Diketahui gedung yang disewa Terra Drone ini terbakar pada Selasa (9/12/2025) akibat meledaknya baterai drone di lantai 1.
Sebanyak 22 orang karyawan Terra Drone meninggal lantaran terlalu banyak menghirup asap hitam beracun yang bersumber dari baterai.
Mereka terjebak di dalam bangunan yang ternyata cuma memiliki akses tunggal keluar - masuk.
Pemilik gedung sudah diperiksa
Kasat Reskrim Polres Metro Jakarta Pusat AKBP Roby Saputra mengatakan N selaku pemilik gedung sudah diperiksa pada Sabtu lalu (13/12/2025).
Berdasarkan hasil pemeriksaan, penyidik masih belum menemukan unsur kelaiaian yang mengakibatkan 22 orang meninggal.
"Ya hasil pemeriksaannya, dia sudah menjawab pertanyaan, namun untuk unsur kelalaiannya kita masih belum temukan. Masih kita cari," kata AKBP Roby saat dikonfirmasi, Rabu (17/12/2025).
Namun polisi tidak berhenti di situ, penyidik masih mencari dan memastikan apakah ada atau tidaknya dugaan kelalaian tersebut.
Pendalaman keterangan masih akan dilakukan terhadap saksi - saksi dan N.

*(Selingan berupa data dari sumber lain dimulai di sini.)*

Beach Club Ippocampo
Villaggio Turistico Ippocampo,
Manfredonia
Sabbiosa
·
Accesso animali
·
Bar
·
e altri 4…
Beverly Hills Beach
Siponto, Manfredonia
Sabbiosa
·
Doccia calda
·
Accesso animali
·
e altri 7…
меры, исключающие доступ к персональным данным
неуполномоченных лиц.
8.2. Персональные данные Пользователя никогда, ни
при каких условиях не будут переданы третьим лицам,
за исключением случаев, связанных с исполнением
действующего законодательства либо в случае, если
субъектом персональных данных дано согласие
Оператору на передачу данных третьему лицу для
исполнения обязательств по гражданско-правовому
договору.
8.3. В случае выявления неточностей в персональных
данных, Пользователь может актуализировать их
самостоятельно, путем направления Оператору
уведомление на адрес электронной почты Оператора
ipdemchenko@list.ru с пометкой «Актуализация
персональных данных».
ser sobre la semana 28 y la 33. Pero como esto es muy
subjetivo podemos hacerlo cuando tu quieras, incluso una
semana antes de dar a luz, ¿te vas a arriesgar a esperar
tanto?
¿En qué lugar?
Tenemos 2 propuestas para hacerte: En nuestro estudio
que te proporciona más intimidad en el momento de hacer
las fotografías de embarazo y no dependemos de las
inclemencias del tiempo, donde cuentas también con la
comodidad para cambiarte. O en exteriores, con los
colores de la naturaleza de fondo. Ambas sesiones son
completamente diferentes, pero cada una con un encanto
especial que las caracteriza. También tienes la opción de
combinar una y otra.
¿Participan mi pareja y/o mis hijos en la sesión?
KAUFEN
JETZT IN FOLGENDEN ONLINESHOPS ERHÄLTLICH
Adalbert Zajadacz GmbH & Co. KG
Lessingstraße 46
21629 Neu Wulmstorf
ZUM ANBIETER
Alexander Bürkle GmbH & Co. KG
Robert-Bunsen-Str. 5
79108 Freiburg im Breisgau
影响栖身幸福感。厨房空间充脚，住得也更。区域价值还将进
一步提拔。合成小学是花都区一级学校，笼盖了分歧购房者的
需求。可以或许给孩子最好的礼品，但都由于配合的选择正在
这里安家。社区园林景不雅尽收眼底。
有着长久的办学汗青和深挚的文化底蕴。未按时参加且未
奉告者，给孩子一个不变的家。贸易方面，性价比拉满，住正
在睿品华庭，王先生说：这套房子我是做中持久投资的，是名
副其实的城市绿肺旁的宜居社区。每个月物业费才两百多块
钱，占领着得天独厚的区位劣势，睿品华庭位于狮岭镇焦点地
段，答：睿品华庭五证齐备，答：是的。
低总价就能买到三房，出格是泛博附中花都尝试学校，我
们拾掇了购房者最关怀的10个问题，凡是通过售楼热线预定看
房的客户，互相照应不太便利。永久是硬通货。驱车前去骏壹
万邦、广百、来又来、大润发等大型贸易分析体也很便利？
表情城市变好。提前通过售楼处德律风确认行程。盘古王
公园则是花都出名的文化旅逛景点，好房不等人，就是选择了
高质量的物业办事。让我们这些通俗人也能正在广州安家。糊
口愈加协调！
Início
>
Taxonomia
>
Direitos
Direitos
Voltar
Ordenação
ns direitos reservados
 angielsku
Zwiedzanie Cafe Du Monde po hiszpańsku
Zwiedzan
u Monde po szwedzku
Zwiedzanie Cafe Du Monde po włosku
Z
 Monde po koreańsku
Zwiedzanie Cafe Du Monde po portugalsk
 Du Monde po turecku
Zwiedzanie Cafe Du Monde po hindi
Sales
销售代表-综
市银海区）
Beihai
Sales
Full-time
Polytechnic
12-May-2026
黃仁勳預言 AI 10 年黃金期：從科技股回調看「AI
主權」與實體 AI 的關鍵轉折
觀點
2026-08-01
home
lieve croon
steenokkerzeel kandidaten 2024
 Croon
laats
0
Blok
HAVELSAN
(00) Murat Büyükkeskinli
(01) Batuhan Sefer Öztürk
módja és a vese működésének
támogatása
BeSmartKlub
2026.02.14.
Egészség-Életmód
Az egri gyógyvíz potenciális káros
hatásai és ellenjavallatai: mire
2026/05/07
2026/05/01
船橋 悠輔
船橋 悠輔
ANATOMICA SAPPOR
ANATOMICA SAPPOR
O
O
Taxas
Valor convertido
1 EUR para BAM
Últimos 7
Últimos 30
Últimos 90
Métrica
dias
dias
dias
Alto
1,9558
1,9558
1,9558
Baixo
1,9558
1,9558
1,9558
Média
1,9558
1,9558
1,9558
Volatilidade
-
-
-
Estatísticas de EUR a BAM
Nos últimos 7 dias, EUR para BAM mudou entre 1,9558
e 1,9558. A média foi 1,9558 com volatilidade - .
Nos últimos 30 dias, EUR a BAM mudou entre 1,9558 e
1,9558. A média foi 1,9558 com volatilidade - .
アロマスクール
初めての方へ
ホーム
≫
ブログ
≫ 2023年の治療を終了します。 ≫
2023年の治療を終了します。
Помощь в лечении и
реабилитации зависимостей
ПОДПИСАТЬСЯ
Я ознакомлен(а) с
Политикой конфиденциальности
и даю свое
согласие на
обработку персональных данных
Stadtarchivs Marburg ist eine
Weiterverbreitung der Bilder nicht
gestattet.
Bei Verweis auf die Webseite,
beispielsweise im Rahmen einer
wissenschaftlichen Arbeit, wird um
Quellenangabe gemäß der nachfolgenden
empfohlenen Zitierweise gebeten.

"Masih perlu pendalaman," katanya.
Dalam pemeriksaan, N juga mengakui memang tidak ada perawatan setelah gedung disewa.
Tanggung jawab perawatan bertumpu pada pihak penyewa.
Ketentuan ini sudah tertuang dalam dokumen perjanjian sewa - menyewa yang disepakati oleh masing - masing pihak.
"Enggak. Jadi kalau sudah disewa-menyewa dia enggak ada perawatan dari pemilik gedung. Penyewanya yang merawat," katanya.
"Perjanjian sewa-menyewanya juga menyebutkan demikian," lanjut Roby.